◆ **Problem description**
Every record below must be written out exactly. Leave out the pictures.
· · · · · · ·
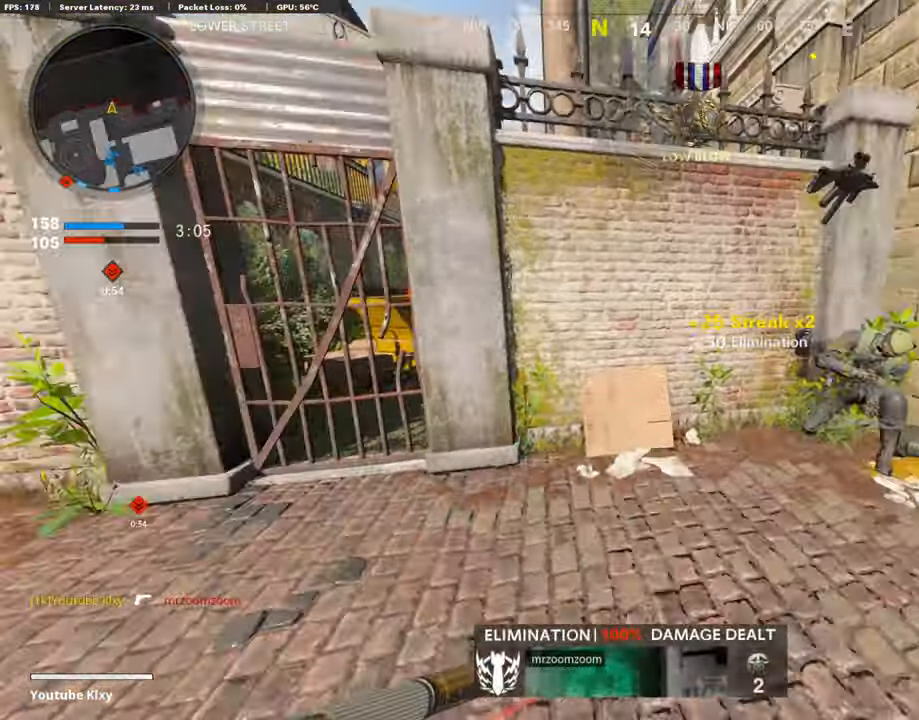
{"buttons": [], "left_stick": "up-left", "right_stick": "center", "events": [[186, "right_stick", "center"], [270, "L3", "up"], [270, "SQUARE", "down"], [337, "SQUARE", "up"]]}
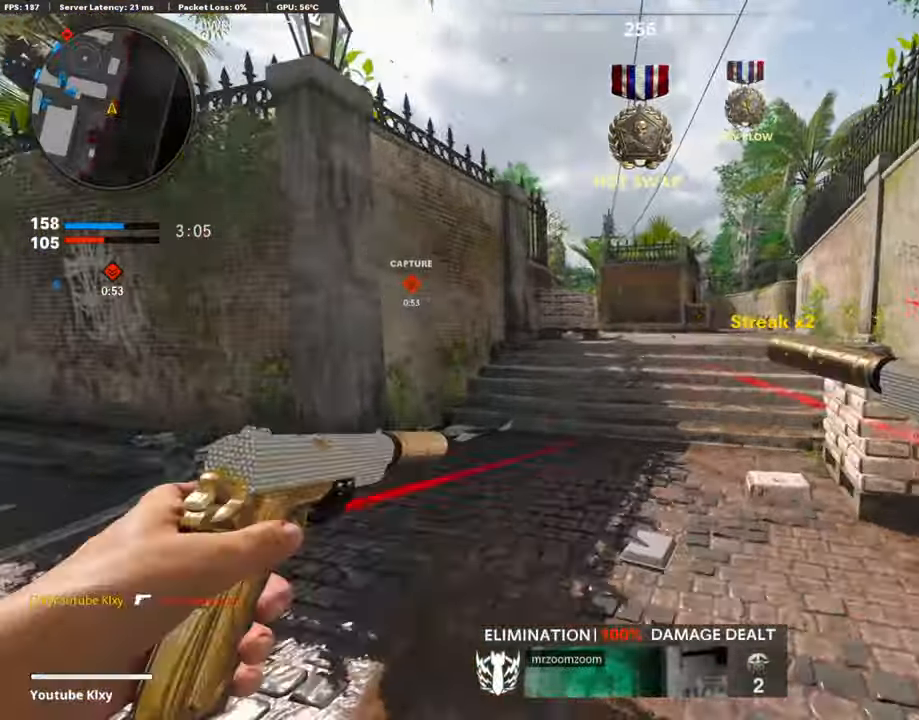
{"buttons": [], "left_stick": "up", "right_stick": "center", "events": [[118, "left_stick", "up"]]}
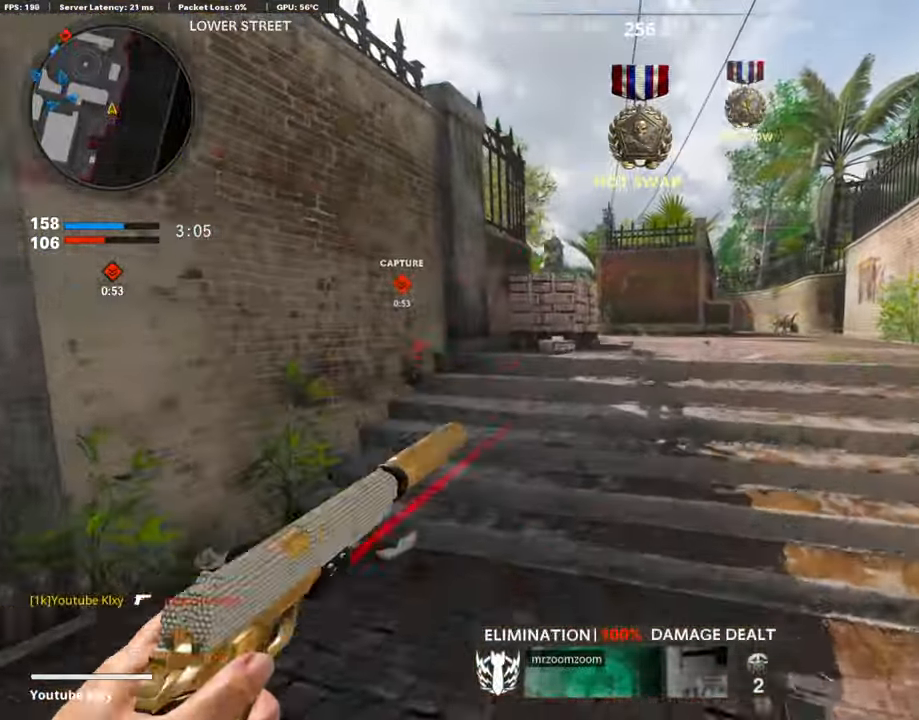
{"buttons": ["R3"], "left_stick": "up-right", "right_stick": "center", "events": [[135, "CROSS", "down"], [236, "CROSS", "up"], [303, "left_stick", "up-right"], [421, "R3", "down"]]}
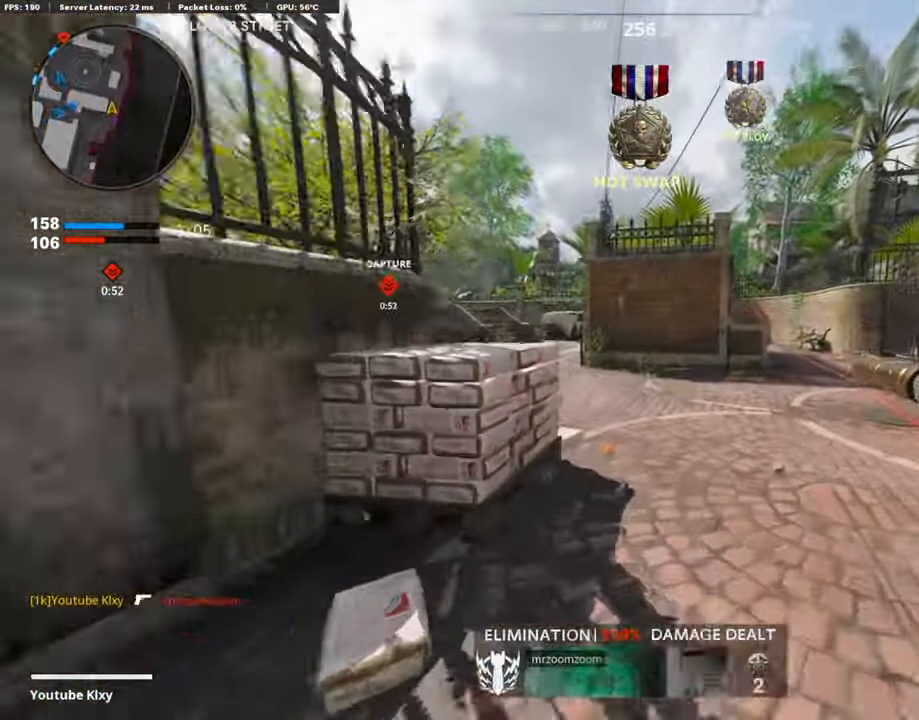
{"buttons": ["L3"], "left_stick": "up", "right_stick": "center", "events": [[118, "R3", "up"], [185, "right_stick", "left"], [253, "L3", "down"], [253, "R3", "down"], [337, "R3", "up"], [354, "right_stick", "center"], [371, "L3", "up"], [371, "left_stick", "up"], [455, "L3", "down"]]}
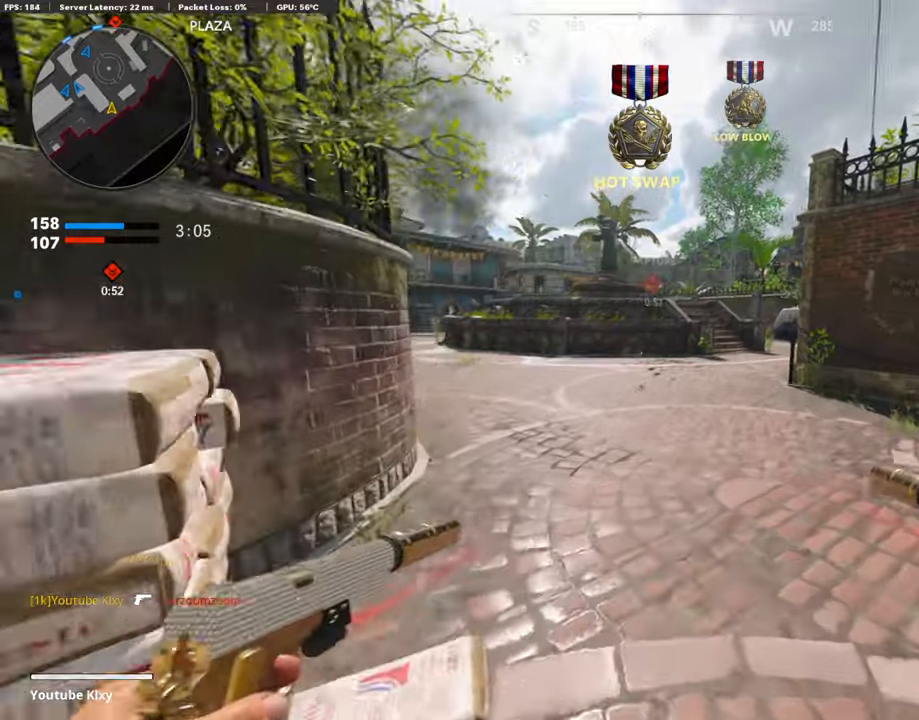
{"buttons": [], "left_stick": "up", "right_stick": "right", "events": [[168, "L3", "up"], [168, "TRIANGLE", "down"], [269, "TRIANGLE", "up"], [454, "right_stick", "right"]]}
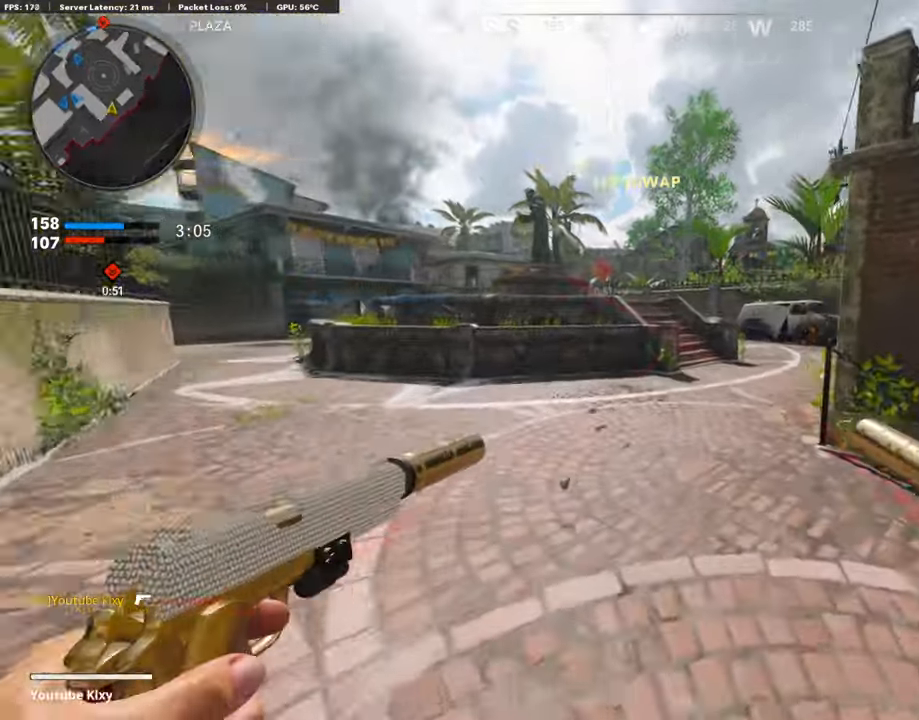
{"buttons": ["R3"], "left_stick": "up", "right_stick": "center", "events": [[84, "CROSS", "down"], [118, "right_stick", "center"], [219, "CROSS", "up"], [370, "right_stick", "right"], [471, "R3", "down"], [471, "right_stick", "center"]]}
· · · · · · ·
◆ **Written solution**
{"buttons": [], "left_stick": "up-left", "right_stick": "center", "events": [[186, "right_stick", "center"], [270, "L3", "up"], [270, "SQUARE", "down"], [337, "SQUARE", "up"]]}
{"buttons": [], "left_stick": "up", "right_stick": "center", "events": [[118, "left_stick", "up"]]}
{"buttons": ["R3"], "left_stick": "up-right", "right_stick": "center", "events": [[135, "CROSS", "down"], [236, "CROSS", "up"], [303, "left_stick", "up-right"], [421, "R3", "down"]]}
{"buttons": ["L3"], "left_stick": "up", "right_stick": "center", "events": [[118, "R3", "up"], [185, "right_stick", "left"], [253, "L3", "down"], [253, "R3", "down"], [337, "R3", "up"], [354, "right_stick", "center"], [371, "L3", "up"], [371, "left_stick", "up"], [455, "L3", "down"]]}
{"buttons": [], "left_stick": "up", "right_stick": "right", "events": [[168, "L3", "up"], [168, "TRIANGLE", "down"], [269, "TRIANGLE", "up"], [454, "right_stick", "right"]]}
{"buttons": ["R3"], "left_stick": "up", "right_stick": "center", "events": [[84, "CROSS", "down"], [118, "right_stick", "center"], [219, "CROSS", "up"], [370, "right_stick", "right"], [471, "R3", "down"], [471, "right_stick", "center"]]}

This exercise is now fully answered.